A Volcano in North Korea and an Election in Gambia: The Week in Global-Affairs Writing
The highlights from seven days of reading about the world

Why Many Young Russians See a Hero in Putin
Julia Ioffe | National Geographic
“We walk past a small, one-story cube of a building covered with images of red Soviet stars and the orange-and-black St. George’s ribbon that holds imperial, Soviet, and Russian military medals. ‘We could go in here,’ Sasha shrugs. ‘But it’s full of people who survived the Nineties.’
Sasha survived the Nineties too. In December 1991, just months before he was born, the Soviet flag came down over the Kremlin and the Russian tricolor went up, ushering in the decade that hangs like a bad omen in the contemporary Russian psyche. The expectation that Russians would start living like their prosperous Western counterparts gave way to a painful reality: It would be a hard slog to turn a command economy into a market one, to make a democracy out of a society that had lived under absolute monarchy and totalitarianism for centuries.”
Which Language Uses the Most Sounds? Click 5 Times for the Answer
Bryant Rousseau | The New York Times
“With five distinct kinds of clicks, multiple tones and strident vowels—vocalized with a quick choking sound—the Taa language, spoken by a few thousand people in Botswana and Namibia, is believed by most linguists to have the largest sound inventory of any tongue in the world.
The exact count differs among scholars. Studies commonly cite more than 100 consonants, and some say there are as many as 164 consonants and 44 vowels. English, by comparison, has about 45 sounds at its disposal, total.”
Inside the Country Where Rapping About the President Can Mean Death
Monica Mark | Buzzfeed
“‘The situation in Gambia is crazy, especially if you come from an environment where you are free,’ said Cham, wearing his usual baseball cap over his crown of spiky locs. ‘You can’t even have a conversation and say the president’s name out loud without somebody becoming scared. You have to use codes to say the president’s name.’
That president, Yahya Jammeh, has ruled with an iron fist for 22 years. Gambians go to the polls on Thursday, but for the first time, they will have a credible opposition to choose from. Gambia has had only two presidents since independence in 1965, so the election raises the possibility of a third one finally being voted in. And for thousands like Cham who’ve fled the regime, the results could decide whether they can finally return home.”
First Brexit Then Trump. Is Italy Next for the West’s Populist Wave?

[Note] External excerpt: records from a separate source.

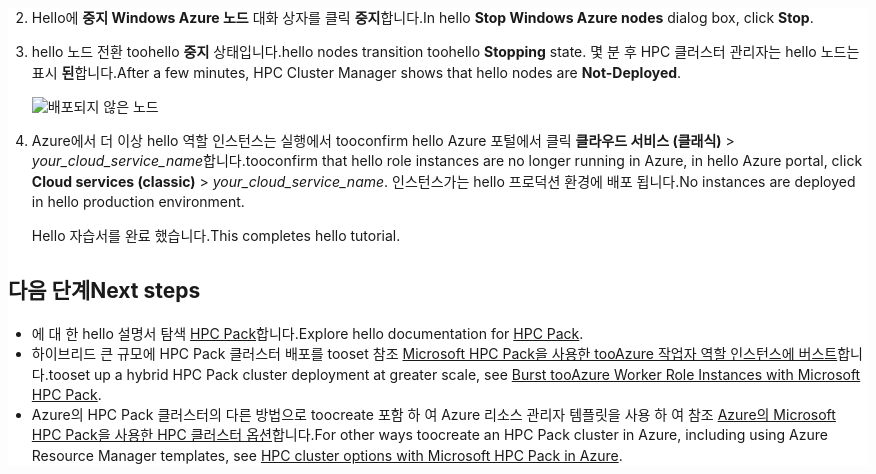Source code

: 2. <span data-ttu-id="7ae5a-277">Hello에 **중지 Windows Azure 노드** 대화 상자를 클릭 **중지**합니다.</span><span class="sxs-lookup"><span data-stu-id="7ae5a-277">In hello **Stop Windows Azure nodes** dialog box, click **Stop**.</span></span> 
   
3. <span data-ttu-id="7ae5a-278">hello 노드 전환 toohello **중지** 상태입니다.</span><span class="sxs-lookup"><span data-stu-id="7ae5a-278">hello nodes transition toohello **Stopping** state.</span></span> <span data-ttu-id="7ae5a-279">몇 분 후 HPC 클러스터 관리자는 hello 노드는 표시 **된**합니다.</span><span class="sxs-lookup"><span data-stu-id="7ae5a-279">After a few minutes, HPC Cluster Manager shows that hello nodes are **Not-Deployed**.</span></span>
   
    ![배포되지 않은 노드][stop_node4]

4. <span data-ttu-id="7ae5a-281">Azure에서 더 이상 hello 역할 인스턴스는 실행에서 tooconfirm hello Azure 포털에서 클릭 **클라우드 서비스 (클래식)** > *your_cloud_service_name*합니다.</span><span class="sxs-lookup"><span data-stu-id="7ae5a-281">tooconfirm that hello role instances are no longer running in Azure, in hello Azure portal, click **Cloud services (classic)** > *your_cloud_service_name*.</span></span> <span data-ttu-id="7ae5a-282">인스턴스가는 hello 프로덕션 환경에 배포 됩니다.</span><span class="sxs-lookup"><span data-stu-id="7ae5a-282">No instances are deployed in hello production environment.</span></span> 
   
    <span data-ttu-id="7ae5a-283">Hello 자습서를 완료 했습니다.</span><span class="sxs-lookup"><span data-stu-id="7ae5a-283">This completes hello tutorial.</span></span>

## <a name="next-steps"></a><span data-ttu-id="7ae5a-284">다음 단계</span><span class="sxs-lookup"><span data-stu-id="7ae5a-284">Next steps</span></span>
* <span data-ttu-id="7ae5a-285">에 대 한 hello 설명서 탐색 [HPC Pack](https://technet.microsoft.com/library/cc514029)합니다.</span><span class="sxs-lookup"><span data-stu-id="7ae5a-285">Explore hello documentation for [HPC Pack](https://technet.microsoft.com/library/cc514029).</span></span>
* <span data-ttu-id="7ae5a-286">하이브리드 큰 규모에 HPC Pack 클러스터 배포를 tooset 참조 [Microsoft HPC Pack을 사용한 tooAzure 작업자 역할 인스턴스에 버스트](http://go.microsoft.com/fwlink/p/?LinkID=200493)합니다.</span><span class="sxs-lookup"><span data-stu-id="7ae5a-286">tooset up a hybrid HPC Pack cluster deployment at greater scale, see [Burst tooAzure Worker Role Instances with Microsoft HPC Pack](http://go.microsoft.com/fwlink/p/?LinkID=200493).</span></span>
* <span data-ttu-id="7ae5a-287">Azure의 HPC Pack 클러스터의 다른 방법으로 toocreate 포함 하 여 Azure 리소스 관리자 템플릿을 사용 하 여 참조 [Azure의 Microsoft HPC Pack을 사용한 HPC 클러스터 옵션](../virtual-machines/windows/hpcpack-cluster-options.md?toc=%2fazure%2fvirtual-machines%2fwindows%2ftoc.json)합니다.</span><span class="sxs-lookup"><span data-stu-id="7ae5a-287">For other ways toocreate an HPC Pack cluster in Azure, including using Azure Resource Manager templates, see [HPC cluster options with Microsoft HPC Pack in Azure](../virtual-machines/windows/hpcpack-cluster-options.md?toc=%2fazure%2fvirtual-machines%2fwindows%2ftoc.json).</span></span>


[Overview]: ./media/cloud-services-setup-hybrid-hpcpack-cluster/hybrid_cluster_overview.png
[install_hpc1]: ./media/cloud-services-setup-hybrid-hpcpack-cluster/install_hpc1.png
[install_hpc4]: ./media/cloud-services-setup-hybrid-hpcpack-cluster/install_hpc4.png
[install_hpc6]: ./media/cloud-services-setup-hybrid-hpcpack-cluster/install_hpc6.png
[install_hpc7]: ./media/cloud-services-setup-hybrid-hpcpack-cluster/install_hpc7.png
[install_hpc10]: ./media/cloud-services-setup-hybrid-hpcpack-cluster/install_hpc10.png
[config_hpc2]: ./media/cloud-services-setup-hybrid-hpcpack-cluster/config_hpc2.png
[config_hpc3]: ./media/cloud-services-setup-hybrid-hpcpack-cluster/config_hpc3.png
[config_hpc6]: ./media/cloud-services-setup-hybrid-hpcpack-cluster/config_hpc6.png
[config_hpc8]: ./media/cloud-services-setup-hybrid-hpcpack-cluster/config_hpc8.png
[config_hpc10]: ./media/cloud-services-setup-hybrid-hpcpack-cluster/config_hpc10.png
[config_hpc12]: ./media/cloud-services-setup-hybrid-hpcpack-cluster/config_hpc12.png
[config_hpc13]: ./media/cloud-services-setup-hybrid-hpcpack-cluster/config_hpc13.png
[add_node1]: ./media/cloud-services-setup-hybrid-hpcpack-cluster/add_node1.png
[add_node1_1]: ./media/cloud-services-setup-hybrid-hpcpack-cluster/add_node1_1.png
[add_node2]: ./media/cloud-services-setup-hybrid-hpcpack-cluster/add_node2.png
[add_node3]: ./media/cloud-services-setup-hybrid-hpcpack-cluster/add_node3.png
[add_node4]: ./media/cloud-services-setup-hybrid-hpcpack-cluster/add_node4.png
[add_node6]: ./media/cloud-services-setup-hybrid-hpcpack-cluster/add_node6.png
[add_node7]: ./media/cloud-services-setup-hybrid-hpcpack-cluster/add_node7.png
[view_instances1]: ./media/cloud-services-setup-hybrid-hpcpack-cluster/view_instances1.png
[clusrun1]: ./media/cloud-services-setup-hybrid-hpcpack-cluster/clusrun1.png
[test_job1]: ./media/cloud-services-setup-hybrid-hpcpack-cluster/test_job1.png
[param_sweep1]: ./media/cloud-services-setup-hybrid-hpcpack-cluster/param_sweep1.png
[view_job361]: ./media/cloud-services-setup-hybrid-hpcpack-cluster/view_job361.png
[view_job362]: ./media/cloud-services-setup-hybrid-hpcpack-cluster/view_job362.png
[stop_node1]: ./media/cloud-services-setup-hybrid-hpcpack-cluster/stop_node1.png
[stop_node4]: ./media/cloud-services-setup-hybrid-hpcpack-cluster/stop_node4.png
[view_instances2]: ./media/cloud-services-setup-hybrid-hpcpack-cluster/view_instances2.png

Julian Coman | The Guardian
“On a bitterly cold evening, MPs and senators representing the Five Star Movement (M5S), launched by Beppe Grillo, the comedian-turned-political rabble rouser, implored a packed piazza to use a referendum on the constitution on Sunday 4 December to send the prime minister, Matteo Renzi, packing.
Renzi, the telegenic, youthful leader of the centre-left Democratic party (PD), has placed his authority behind proposals to limit the powers of the senate, Italy’s second chamber. His plan involves cutting the number of senators from 315 to 100, all of whom would be appointed—rather than elected, as at present—and restricting their power to influence legislation.”
North Korean Volcano Provides Rare Chance for Scientific Collaboration
Rae Ellen Bichell | NPR
“In 2011, when North Korean dictator Kim Jong Il died, the state news agency reported that Mount Paektu took on a supernatural glow, and that at its summit, Heaven Lake shook with cracking ice.
Those reports were pretty unscientific. But several years earlier, between 2002 and 2005, Mount Paektu had experienced a swarm of little earthquakes.
That wasn't a good sign, because the 9,000-foot mountain straddling the border with China is not merely the subject of paintings and patriotic songs—it's also a huge volcano. And little earthquakes can be a sign that, deep under the mountain, molten magma is starting to swirl.”
How Fidel Castro Was at the Heart of Middle East Politics
Ishaan Tharoor | The Washington Post
“Though he ruled a small island nation thousands of miles from North Africa, Castro was a titan of 20th-century geopolitics and an inspirational figure for many societies emerging from the yoke of European colonialism.
Not long after his armed revolution won power in Cuba in 1959, Castro’s envoys met with Algerian rebels locked in a bitter liberation war against France. In the years prior, Cuban intellectuals chafing under a pro-American dictatorship had looked on with admiration at the Algerian struggle. The respect was mutual: While in a French prison, Ahmed Ben Bella, the socialist who later became Algeria’s first president, claimed he followed reports of the unlikely victories of Castro’s guerrillas.”